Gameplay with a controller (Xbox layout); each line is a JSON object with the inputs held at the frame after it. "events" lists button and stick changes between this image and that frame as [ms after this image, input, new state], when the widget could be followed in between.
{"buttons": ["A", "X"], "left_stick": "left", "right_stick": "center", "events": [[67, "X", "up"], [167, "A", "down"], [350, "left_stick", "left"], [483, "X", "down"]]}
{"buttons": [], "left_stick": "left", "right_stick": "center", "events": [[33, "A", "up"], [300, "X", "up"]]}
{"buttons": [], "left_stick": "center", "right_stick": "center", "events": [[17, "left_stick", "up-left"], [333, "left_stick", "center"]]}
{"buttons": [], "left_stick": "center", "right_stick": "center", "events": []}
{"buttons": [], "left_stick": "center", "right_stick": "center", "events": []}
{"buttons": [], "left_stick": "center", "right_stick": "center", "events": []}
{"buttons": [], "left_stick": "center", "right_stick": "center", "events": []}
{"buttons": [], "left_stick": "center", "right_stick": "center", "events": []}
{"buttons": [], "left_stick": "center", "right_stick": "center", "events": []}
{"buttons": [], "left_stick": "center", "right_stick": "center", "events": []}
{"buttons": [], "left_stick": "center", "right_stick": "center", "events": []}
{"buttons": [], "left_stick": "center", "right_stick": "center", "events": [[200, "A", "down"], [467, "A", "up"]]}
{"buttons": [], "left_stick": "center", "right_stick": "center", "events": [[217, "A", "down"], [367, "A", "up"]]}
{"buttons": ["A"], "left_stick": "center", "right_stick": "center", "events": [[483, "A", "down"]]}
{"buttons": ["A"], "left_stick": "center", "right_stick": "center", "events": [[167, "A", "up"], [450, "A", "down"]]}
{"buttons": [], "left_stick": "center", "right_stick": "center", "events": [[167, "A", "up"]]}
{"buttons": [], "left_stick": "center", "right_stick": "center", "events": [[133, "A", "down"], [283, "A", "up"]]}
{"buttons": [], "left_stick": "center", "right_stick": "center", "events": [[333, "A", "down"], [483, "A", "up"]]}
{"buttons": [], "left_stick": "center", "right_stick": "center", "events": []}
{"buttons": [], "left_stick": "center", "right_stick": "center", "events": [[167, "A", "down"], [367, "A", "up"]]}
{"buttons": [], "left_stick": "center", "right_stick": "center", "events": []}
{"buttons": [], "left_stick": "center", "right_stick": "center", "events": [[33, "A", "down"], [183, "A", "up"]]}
• • • • •
* [Work order]: In the material above, how many lines contain "down"? Reply with only the number.

* [Result of this task]: 9